Kopperåa River (Norvège): Medieval copper smelter found
Medieval copper smelter find is Norway's oldest
Medieval copper production in Norway was surprisingly sophisticated, a new archaeological find suggests
Asle Rønning / Translated by Glenn Ostling
A rushing river in Nord-Trøndelag County, near the Swedish border, is slowly giving up its secrets.
This summer, archaeologists excavated a smeltery on a little island where advanced metal production was carried out in the 1300s.
The smelter excavation site. (Photo: Lars F. Stenvik)
Per Steinar Brevik documents the excavation site. (Photo: Lars F. Stenvik)
“This is the first evidence that copper was produced from copper ore in Norway during the Middle Ages,” says Associate Professor Lars F. Stenvik, at the Museum of Natural History and Archaeology in Trondheim.

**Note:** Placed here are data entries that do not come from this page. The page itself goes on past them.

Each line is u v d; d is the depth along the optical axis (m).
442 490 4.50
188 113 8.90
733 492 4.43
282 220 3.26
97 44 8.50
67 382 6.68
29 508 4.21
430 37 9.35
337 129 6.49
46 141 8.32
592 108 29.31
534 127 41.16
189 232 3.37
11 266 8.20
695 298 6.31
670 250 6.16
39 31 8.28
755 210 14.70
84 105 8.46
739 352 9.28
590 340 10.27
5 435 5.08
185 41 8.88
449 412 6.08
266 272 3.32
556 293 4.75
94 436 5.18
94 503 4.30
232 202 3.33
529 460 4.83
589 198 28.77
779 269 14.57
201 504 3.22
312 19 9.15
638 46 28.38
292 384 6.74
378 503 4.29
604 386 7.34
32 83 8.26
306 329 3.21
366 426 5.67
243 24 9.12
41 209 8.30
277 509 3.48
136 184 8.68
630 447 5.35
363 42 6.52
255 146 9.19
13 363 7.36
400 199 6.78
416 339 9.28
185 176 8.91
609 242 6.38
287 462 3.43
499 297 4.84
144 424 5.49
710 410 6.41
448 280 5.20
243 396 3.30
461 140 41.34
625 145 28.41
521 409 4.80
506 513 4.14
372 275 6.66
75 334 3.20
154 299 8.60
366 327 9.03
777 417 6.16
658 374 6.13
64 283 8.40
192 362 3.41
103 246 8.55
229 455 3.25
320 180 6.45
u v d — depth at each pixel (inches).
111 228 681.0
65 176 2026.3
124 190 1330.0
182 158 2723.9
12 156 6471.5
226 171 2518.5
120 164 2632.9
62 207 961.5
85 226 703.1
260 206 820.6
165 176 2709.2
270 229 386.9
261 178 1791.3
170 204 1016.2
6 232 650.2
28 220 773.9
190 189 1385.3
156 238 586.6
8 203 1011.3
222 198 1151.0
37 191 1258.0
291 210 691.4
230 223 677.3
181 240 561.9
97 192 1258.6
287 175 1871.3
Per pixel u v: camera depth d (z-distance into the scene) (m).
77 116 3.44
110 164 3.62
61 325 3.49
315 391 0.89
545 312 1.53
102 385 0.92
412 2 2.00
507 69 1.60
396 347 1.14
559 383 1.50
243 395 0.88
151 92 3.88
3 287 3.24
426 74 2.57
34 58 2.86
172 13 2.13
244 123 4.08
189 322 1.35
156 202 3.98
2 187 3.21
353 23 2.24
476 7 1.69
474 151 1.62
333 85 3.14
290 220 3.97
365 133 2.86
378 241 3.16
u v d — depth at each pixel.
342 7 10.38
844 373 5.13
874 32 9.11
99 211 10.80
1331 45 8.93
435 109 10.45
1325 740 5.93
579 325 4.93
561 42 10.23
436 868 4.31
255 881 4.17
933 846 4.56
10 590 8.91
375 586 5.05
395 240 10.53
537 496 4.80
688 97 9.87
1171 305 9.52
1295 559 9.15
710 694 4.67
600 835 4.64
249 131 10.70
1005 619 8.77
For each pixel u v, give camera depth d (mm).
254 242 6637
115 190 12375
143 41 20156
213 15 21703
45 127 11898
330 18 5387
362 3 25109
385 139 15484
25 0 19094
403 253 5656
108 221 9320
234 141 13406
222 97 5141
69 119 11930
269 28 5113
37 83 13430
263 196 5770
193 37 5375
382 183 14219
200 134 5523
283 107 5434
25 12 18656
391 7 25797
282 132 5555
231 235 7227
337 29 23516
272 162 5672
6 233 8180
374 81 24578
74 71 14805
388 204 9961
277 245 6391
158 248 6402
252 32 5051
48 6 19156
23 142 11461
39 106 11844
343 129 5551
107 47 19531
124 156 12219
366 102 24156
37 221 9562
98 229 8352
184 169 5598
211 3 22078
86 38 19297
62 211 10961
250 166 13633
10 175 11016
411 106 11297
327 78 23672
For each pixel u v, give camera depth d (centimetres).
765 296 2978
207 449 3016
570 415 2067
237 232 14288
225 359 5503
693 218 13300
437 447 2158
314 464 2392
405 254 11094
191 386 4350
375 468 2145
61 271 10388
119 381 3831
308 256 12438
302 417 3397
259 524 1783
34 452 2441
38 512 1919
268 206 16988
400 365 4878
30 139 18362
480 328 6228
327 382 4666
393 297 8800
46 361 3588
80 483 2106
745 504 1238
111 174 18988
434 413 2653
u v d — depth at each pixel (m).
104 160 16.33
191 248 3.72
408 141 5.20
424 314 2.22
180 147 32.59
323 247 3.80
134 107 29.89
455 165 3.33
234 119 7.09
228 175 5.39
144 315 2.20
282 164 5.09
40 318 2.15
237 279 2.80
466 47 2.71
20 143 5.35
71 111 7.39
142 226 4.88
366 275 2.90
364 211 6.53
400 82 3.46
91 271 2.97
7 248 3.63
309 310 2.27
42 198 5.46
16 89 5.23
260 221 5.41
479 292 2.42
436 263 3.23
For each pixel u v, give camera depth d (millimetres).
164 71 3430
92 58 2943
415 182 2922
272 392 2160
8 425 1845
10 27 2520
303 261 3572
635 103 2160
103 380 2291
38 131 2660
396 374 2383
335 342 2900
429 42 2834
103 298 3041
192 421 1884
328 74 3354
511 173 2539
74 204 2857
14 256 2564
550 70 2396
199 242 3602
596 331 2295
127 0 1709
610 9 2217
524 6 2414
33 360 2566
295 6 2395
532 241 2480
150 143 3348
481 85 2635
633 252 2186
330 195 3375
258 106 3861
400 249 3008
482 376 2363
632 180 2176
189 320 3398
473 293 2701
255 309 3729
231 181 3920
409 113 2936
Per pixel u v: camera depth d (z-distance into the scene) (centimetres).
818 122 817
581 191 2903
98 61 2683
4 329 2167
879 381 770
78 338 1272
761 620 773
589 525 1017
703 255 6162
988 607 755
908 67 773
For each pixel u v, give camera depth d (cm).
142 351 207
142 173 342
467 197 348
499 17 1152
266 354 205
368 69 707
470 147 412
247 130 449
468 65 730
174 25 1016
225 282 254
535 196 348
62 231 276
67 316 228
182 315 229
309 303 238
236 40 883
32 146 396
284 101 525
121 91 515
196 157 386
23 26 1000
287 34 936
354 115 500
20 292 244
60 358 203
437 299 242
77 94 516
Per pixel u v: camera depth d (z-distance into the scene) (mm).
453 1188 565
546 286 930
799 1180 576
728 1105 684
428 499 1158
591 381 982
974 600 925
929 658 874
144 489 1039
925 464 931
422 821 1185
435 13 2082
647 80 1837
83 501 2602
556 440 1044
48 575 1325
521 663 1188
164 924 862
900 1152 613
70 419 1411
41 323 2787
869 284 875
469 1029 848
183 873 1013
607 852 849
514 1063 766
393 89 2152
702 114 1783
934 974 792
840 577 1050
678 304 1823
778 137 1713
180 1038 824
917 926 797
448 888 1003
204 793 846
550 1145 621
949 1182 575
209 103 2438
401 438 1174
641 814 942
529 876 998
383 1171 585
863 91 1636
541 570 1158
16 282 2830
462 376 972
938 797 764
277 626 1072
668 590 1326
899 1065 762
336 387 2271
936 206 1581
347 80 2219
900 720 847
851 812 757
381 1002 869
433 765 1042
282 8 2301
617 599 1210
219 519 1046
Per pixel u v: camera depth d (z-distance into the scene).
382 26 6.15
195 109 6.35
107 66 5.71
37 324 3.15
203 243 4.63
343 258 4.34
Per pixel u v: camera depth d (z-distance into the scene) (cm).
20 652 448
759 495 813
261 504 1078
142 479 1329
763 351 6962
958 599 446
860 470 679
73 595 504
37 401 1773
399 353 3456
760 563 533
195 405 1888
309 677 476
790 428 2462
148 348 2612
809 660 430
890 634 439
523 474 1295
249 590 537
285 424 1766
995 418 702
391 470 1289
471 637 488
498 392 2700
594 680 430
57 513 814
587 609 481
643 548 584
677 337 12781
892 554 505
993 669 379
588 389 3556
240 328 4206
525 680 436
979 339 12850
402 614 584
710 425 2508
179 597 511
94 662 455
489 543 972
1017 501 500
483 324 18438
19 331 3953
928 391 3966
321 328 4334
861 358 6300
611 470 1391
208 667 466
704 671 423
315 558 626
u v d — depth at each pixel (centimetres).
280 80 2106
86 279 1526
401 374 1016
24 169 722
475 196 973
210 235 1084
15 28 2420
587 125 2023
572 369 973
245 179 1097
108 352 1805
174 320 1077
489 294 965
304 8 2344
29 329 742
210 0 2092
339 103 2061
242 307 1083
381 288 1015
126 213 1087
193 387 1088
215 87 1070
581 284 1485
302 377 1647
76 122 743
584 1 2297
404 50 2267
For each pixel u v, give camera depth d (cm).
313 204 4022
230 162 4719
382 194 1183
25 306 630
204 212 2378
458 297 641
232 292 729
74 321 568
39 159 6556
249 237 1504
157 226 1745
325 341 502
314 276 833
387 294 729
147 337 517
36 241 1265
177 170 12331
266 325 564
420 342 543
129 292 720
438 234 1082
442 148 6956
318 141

Charcoal with the green residue of copper found next to the smelter. (Photo: Lars F. Stenvik)
He’s spent a lot of time searching for traces of Norwegian copper production from this period. The evidence is starting to fall in place.
In many ways, ore extraction and copper smelting were the starting point for a major modern Norwegian industry, with big mines operating in the 18th and 19th centuries.
But evidence of domestic copper production prior to 1500 has been scant.
A smelter from the 1500s - drawing of Georgius Agricola's work "De Re Metallica" from 1556 (Source: Project Gutenberg).
Copper was an important metal in medieval times and was used in a number of products, from coins to church bells.